Every organization has a culture. Some organizations create their culture intentionally and carefully. At others, culture just happens, for better or worse.

Executive Summary

As the financial services environment continues to become more complex, more competitive, and more crowded, engaged employees are the critical ingredient for credit union success. Filene Research Institute’s colloquium, “Building a Culture of Credit Union Excellence,” held at Loyola University in Chicago, examines the roles that compensation, human resource management, and organizational development play in a credit union’s ability to create a culture of
excellence and a workforce that engages in exceeding members’ expectations.

What is the research about?

Building a Culture of Credit Union Excellence, features presentations by noted human resources theorists, including Paul Davis, president of the Scanlon Leadership Network. The Scanlon Plan aims to:

  • Include the worker in on the adventure, the decisions and the profits of increased production.
  • Help management tap the ingenuity of employees as a means of improving production.

The report also features the work of Dow Scott, professor of human resources at Loyola and president of Performance Development International, Inc. Scott makes the case that, based on Scanlon methodology, an organization must meet the needs of three primary stakeholder groups. Scott also describes the relationship between a culture of excellence and a culture of innovation.

Additionally, Chuck Cockburn, CEO of Watermark Credit Union, presents a case study of Watermark’s initiation of the Scanlon process.

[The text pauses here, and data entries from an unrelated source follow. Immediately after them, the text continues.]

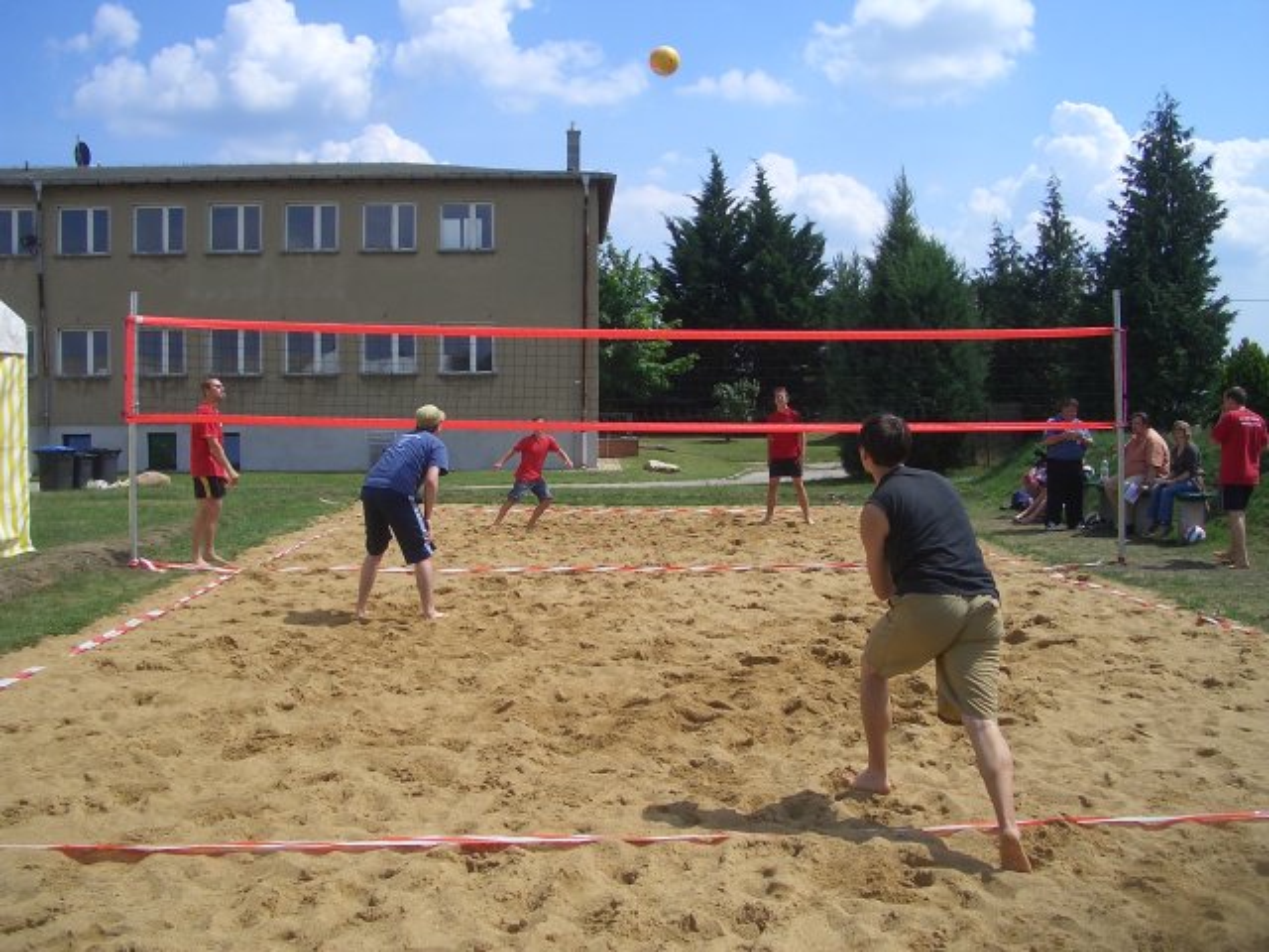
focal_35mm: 35
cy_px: 476
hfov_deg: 52.6
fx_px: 1283
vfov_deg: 40.7
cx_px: 634
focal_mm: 5.8
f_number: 4.3
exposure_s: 1/640
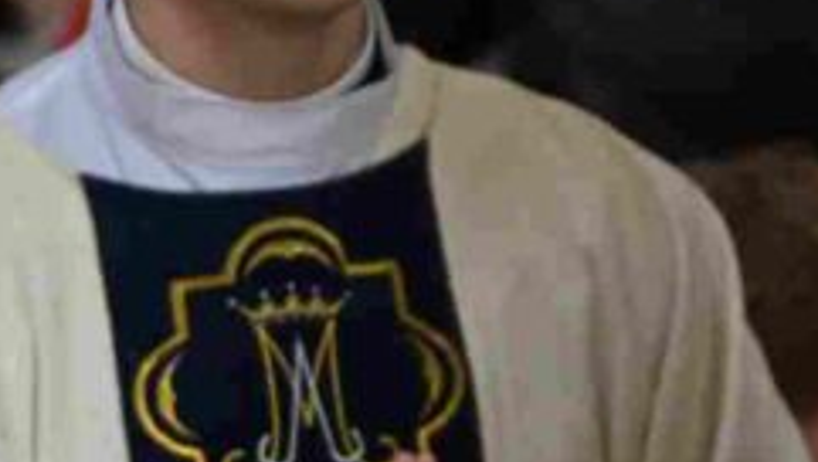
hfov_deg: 3.7
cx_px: 828
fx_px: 12742
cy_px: 239
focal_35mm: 587
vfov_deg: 2.1
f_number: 2.8
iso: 800
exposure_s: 1/400
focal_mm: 88
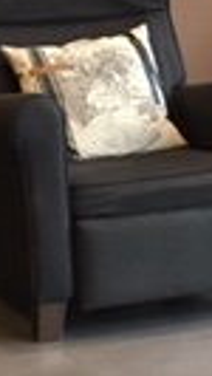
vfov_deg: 13.9
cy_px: 3
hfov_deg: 8.0
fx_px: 1516
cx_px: 167
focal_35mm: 152
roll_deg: -0.3
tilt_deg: -2.7
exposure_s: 1/33
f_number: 2.2
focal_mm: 4.15
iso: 200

What are the credit union implications?

The discussion of building a culture of credit union excellence goes beyond questions of the relative value of intrinsic and extrinsic motivation and the role of compensation in coaxing good performance out of employees. We have discussed creating a culture where excellent performance is the norm, where it does not need to be coaxed out of employees, because it is how they want and expect to perform. Motivation is a tricky affair, and so is culture. But we have some successful models upon which to build. The Scanlon approach is one such model. 

The ideas presented at Loyola University Chicago can contribute to the development of an environment where excellence and innovation are encouraged and nurtured, where employees are treated as equal partners in the organization’s success, and where the goals and interests of all key stakeholders are aligned.